[Dataset entries]

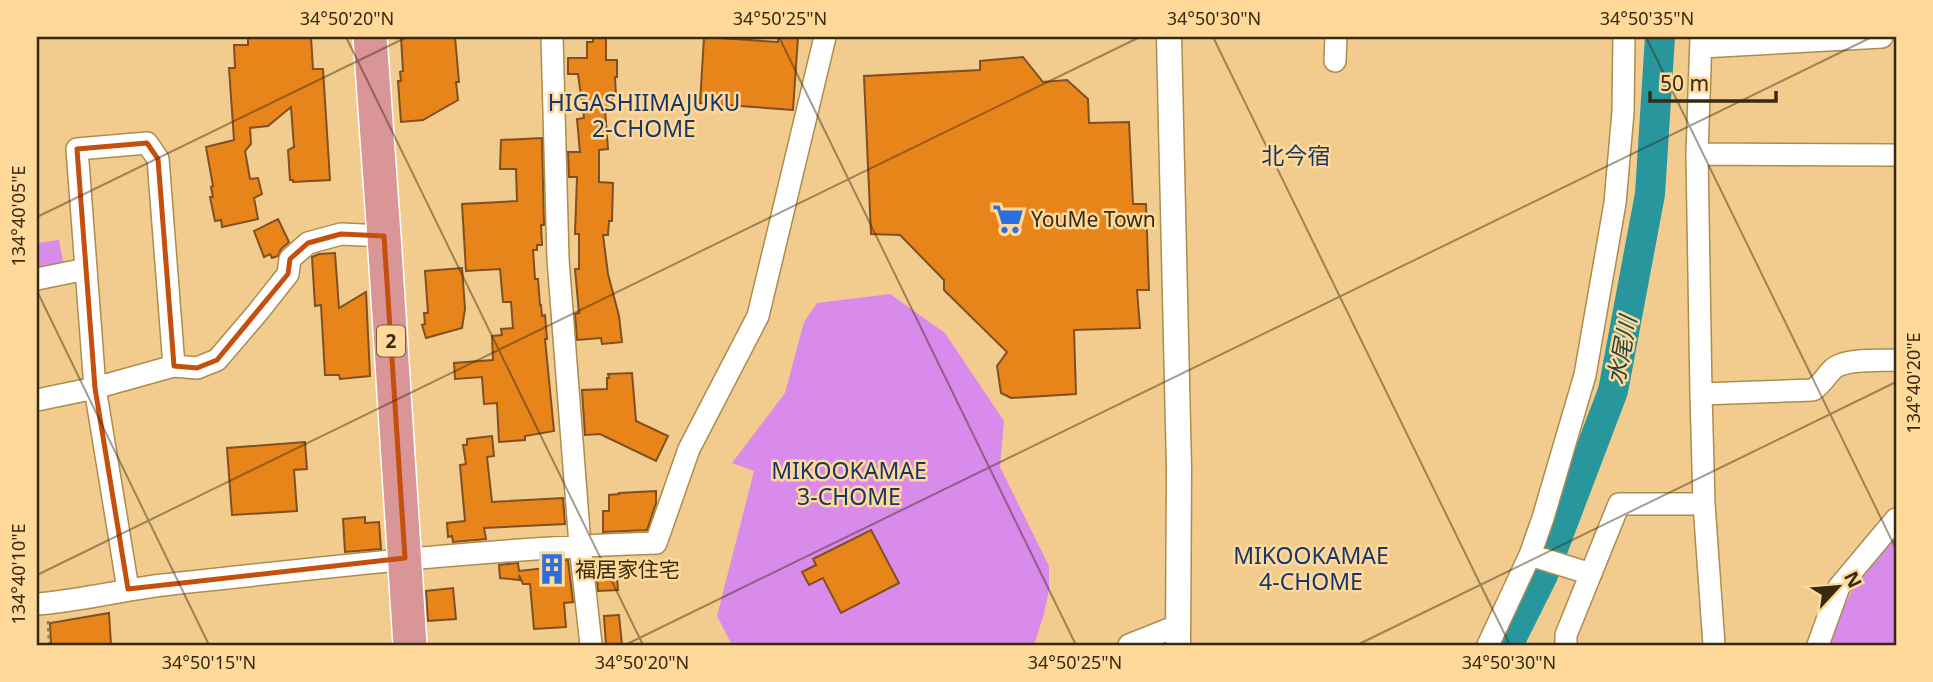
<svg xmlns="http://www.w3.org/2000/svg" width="1933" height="682" font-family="'Noto Sans','Noto Sans JP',sans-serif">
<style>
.green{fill:#d98beb}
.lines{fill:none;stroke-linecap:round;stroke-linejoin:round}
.river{stroke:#28979d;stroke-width:30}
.building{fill:#e7851a;stroke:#814f22;stroke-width:2}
.minor-casing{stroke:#ae8b4e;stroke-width:24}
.tertiary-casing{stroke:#ae8b4e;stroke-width:27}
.trunk-casing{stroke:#fff;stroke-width:36}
.path{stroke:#987d51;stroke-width:2.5;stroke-dasharray:3.5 3.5;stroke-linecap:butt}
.minor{stroke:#fff;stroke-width:21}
.tertiary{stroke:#fff;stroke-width:24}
.trunk{stroke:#da9696;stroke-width:33}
.marked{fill:none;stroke:#c54f0d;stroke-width:5;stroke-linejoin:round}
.ticks{fill:none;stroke:#382910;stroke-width:2;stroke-opacity:0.45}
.labels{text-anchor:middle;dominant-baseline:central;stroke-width:5;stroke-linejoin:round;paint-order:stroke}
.shield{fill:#fed99a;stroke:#735e39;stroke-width:2}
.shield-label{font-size:19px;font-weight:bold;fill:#382910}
.poi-label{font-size:21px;fill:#382910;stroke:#fed99a;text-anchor:start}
.neighbourhood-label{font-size:23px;fill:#17376c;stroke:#fed99a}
.water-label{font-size:23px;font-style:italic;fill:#224244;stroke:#fed99a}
.neatline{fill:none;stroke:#382910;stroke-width:2.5}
.ticks-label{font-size:18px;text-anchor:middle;fill:#382910}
</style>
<rect width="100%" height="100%" fill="#f1cc8e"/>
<path class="green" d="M59,240L64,267L37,272V243Z
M890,294L945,333L1004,421L1000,467L1049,566V590L1044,614L1034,645H732L717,616L754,471L732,463L785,393L804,322L817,303Z
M1896,532V645H1824L1856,583Z"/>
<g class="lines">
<path class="river" d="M1508,645L1543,575L1613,391L1650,194L1660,37"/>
</g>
<path class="building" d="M248,37H311L313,69H323L330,180L293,182V180H290L288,150L294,147L291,107L268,126L250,128L251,144L245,151L250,179L258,178L262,194L254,198L258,219L222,227L221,220L215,221L210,197H213L211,187L213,186L206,147L234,140L229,68H235L234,45H248Z
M401,37H455L459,82H456L458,100L423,120L401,122L398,81H401L400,72L403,71Z
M593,37H606V60H617V77H615L616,96L612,97L614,109L605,110L608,149L599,150V182L613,183L612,221H609L608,235H603L608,274L619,316L622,342L602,344L601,338L577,340L575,314L579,313L575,269H579V234H575L577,177H569L568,152H580L577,119L584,118L578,74H568V58H587V42H593Z
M704,37L778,42V37H798L793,110L700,103Z
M1023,57L1043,82L1067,80L1088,99L1089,123L1129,122L1133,204H1146L1149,290H1137L1140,328L1074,330L1076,394L1011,398L1001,393L997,366L1007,352L944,290V280L900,235L871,234L864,76L980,70V61Z
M542,138L544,225H541L542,245H537V250H533L535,279H538L540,305H541L542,316L545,315L547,339H545L554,431L525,436V440L499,442L497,403L484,404L482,377L455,379L454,363L493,360L492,336L502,335L501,329L513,328L511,302H503L500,269L466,271L462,204L517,201L516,169H500L501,140Z
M278,219L289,242L281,249L278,256L272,258L270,254L264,257L254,231Z
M335,253L339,308L366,292L370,376L340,379L339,375H325L321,305L315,306L312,257L319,254Z
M462,268L465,309L462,328L426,338L422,325L425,324L424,313H428L425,271Z
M632,373L636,421L668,436L656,461L600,434L585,435L582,390L607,389V378H609L608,374Z
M492,436L494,456L487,457L492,502L563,498L565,524L484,528L486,539L453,542L452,536L448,537L447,523L465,521L460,465L466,464L463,445H467V439Z
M305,442L307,469L294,470L297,511L232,515L227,448Z
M656,491V503L647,530L603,532V511H609V495L619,494V493Z
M365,517V523L379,522L381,549L345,552L343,519Z
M871,530L899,583L841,613L823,578L809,585L802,572L816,565L813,559Z
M568,560L573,602L564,603L566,627L534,629L530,584H523L519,575L520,580L500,578L499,565L518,563L519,571L546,568L545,562Z
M616,565L618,590L598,591L596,566Z
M453,588L456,619L428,621L426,591Z
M109,613L111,645H51L50,623Z
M619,615L622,645H606L604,616Z"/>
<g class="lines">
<defs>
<path id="minor" d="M552,37L558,259L580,545L591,645
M1701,37L1697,154L1701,394L1704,504L1714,645
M1702,47L1882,37
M1335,61L1336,37
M1697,154L1896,155
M37,279L86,269
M1701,394L1813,390C1823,383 1825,377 1833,369C1845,358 1880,361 1896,360
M37,400L95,388L174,366L197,368L217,360L258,312L288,274L290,259L308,243L341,234L384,236
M1530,555L1591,574
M128,589L95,388L77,149L147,143L158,159L174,366
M37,604C79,601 121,590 163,585C327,567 491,548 656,543L689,449L758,316L825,37
M1129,645L1177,626
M1488,645L1530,555L1543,518L1585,375L1615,203L1623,112L1624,37
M1566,645V635L1619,504H1704
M1818,645L1839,587L1896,519"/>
<path id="tertiary" d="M1169,37L1179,468L1178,645"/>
<path id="trunk" d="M370,37L384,236L410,645"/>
</defs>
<use href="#minor" class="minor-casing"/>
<use href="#tertiary" class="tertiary-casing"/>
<use href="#trunk" class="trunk-casing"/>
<path class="path" d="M48,621L49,645"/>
<use href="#minor" class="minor"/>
<use href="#tertiary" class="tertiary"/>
<use href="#trunk" class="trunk"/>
</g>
<path class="marked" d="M147,143L158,159L174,366L197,368L217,360L288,274L290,259L308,243L341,234L384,236L405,558L128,589L95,388L77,149Z"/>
<path class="ticks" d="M346,37L643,645M779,37L1076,645M1213,37L1510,645M1646,37L1896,549M37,217L407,37M37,291L209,645M37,575L1140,37M625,645L1872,37M1357,645L1896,382"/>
<defs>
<symbol id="supermarket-bare" viewBox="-9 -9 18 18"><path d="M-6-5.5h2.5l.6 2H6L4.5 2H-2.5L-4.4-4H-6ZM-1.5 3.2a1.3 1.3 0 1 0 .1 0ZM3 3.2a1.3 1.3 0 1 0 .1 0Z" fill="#2d6fdc" stroke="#fed99a" stroke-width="2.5" paint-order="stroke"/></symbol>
<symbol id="building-bare" viewBox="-9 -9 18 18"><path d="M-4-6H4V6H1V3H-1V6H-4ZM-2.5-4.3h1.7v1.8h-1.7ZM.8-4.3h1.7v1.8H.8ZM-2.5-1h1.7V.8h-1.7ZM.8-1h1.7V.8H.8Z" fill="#2d6fdc" stroke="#fed99a" stroke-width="2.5" paint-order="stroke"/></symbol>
</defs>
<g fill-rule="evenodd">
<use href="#supermarket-bare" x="986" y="197" width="44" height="44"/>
<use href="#building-bare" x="530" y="547" width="44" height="44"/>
</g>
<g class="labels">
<rect class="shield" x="377" y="325.5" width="28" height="31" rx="5"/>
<g class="shield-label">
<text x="391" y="341">2</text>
</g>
<g class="poi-label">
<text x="1031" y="219">YouMe Town</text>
<text x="575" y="569">福居家住宅</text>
</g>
<g class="neighbourhood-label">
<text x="644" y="102">HIGASHIIMAJUKU<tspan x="644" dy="26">2-CHOME</tspan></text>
<text x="1296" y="155">北今宿</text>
<text x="849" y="470">MIKOOKAMAE<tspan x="849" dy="26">3-CHOME</tspan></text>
<text x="1311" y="555">MIKOOKAMAE<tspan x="1311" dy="26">4-CHOME</tspan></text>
</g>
<g class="water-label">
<text transform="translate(1621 350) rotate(-79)">水尾川</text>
</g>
</g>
<rect width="1933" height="682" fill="none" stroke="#fed99a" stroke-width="77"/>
<g transform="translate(1838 587) rotate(64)" stroke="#fed99a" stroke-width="5" paint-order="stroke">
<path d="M0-5L12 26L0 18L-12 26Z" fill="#382910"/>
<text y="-10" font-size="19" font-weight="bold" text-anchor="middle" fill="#382910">N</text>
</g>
<path d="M1650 91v10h126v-10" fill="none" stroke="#382910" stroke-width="3.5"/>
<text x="1660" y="91" font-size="21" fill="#382910" stroke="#fed99a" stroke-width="5" paint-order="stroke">50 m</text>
<rect x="38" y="38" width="1857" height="606" class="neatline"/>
<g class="ticks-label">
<text x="347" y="25">34°50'20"N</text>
<text x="780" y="25">34°50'25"N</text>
<text x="1214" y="25">34°50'30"N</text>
<text x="1647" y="25">34°50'35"N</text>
<text transform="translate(19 216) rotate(-90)" y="6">134°40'05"E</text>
<text transform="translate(1914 383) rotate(-90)" y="6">134°40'20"E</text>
<text transform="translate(19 574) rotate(-90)" y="6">134°40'10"E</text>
<text x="209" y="669">34°50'15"N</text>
<text x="642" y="669">34°50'20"N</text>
<text x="1075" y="669">34°50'25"N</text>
<text x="1509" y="669">34°50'30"N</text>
</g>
</svg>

## INSTRUCTIONS TO FOLLOW
Only one number is wanted: how many lines of the data above include the word "labels".

## EXERCISE RESPONSE
2